PROBLEM TO SOLVE | Reproduce word for word the lines of the listing from the first one through the one with "money from buying", omitting every picture.

DATASET |
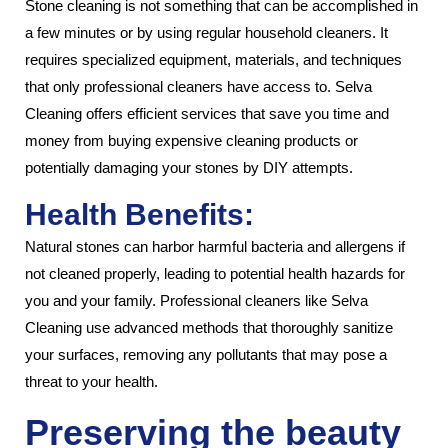
Stone cleaning is not something that can be accomplished in
a few minutes or by using regular household cleaners. It
requires specialized equipment, materials, and techniques
that only professional cleaners have access to. Selva
Cleaning offers efficient services that save you time and
money from buying expensive cleaning products or
potentially damaging your stones by DIY attempts.
Health Benefits:
Natural stones can harbor harmful bacteria and allergens if
not cleaned properly, leading to potential health hazards for
you and your family. Professional cleaners like Selva
Cleaning use advanced methods that thoroughly sanitize
your surfaces, removing any pollutants that may pose a
threat to your health.
Preserving the beauty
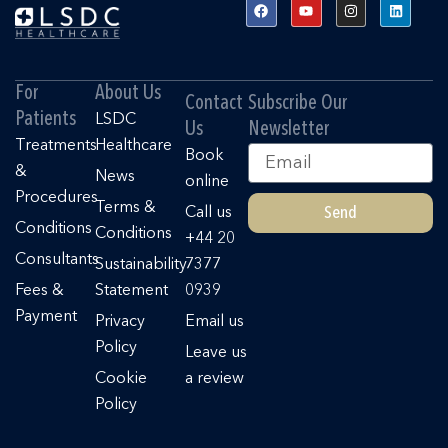
F
Y
I
L
a
o
n
i
c
u
s
n
e
t
t
k
b
u
a
e
o
b
g
d
o
e
r
i
For
About Us
k
a
n
Contact
Subscribe Our
m
Patients
LSDC
Us
Newsletter
Treatments
Healthcare
Email
Book
&
News
online
Procedures
Terms &
Send
Call us
Conditions
Conditions
+44 20
Consultants
Sustainability
7377
Fees &
Statement
0939
Payment
Privacy
Email us
Policy
Leave us
Cookie
a review
Policy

SOLUTION FOR THIS PROBLEM |
Stone cleaning is not something that can be accomplished in
a few minutes or by using regular household cleaners. It
requires specialized equipment, materials, and techniques
that only professional cleaners have access to. Selva
Cleaning offers efficient services that save you time and
money from buying expensive cleaning products or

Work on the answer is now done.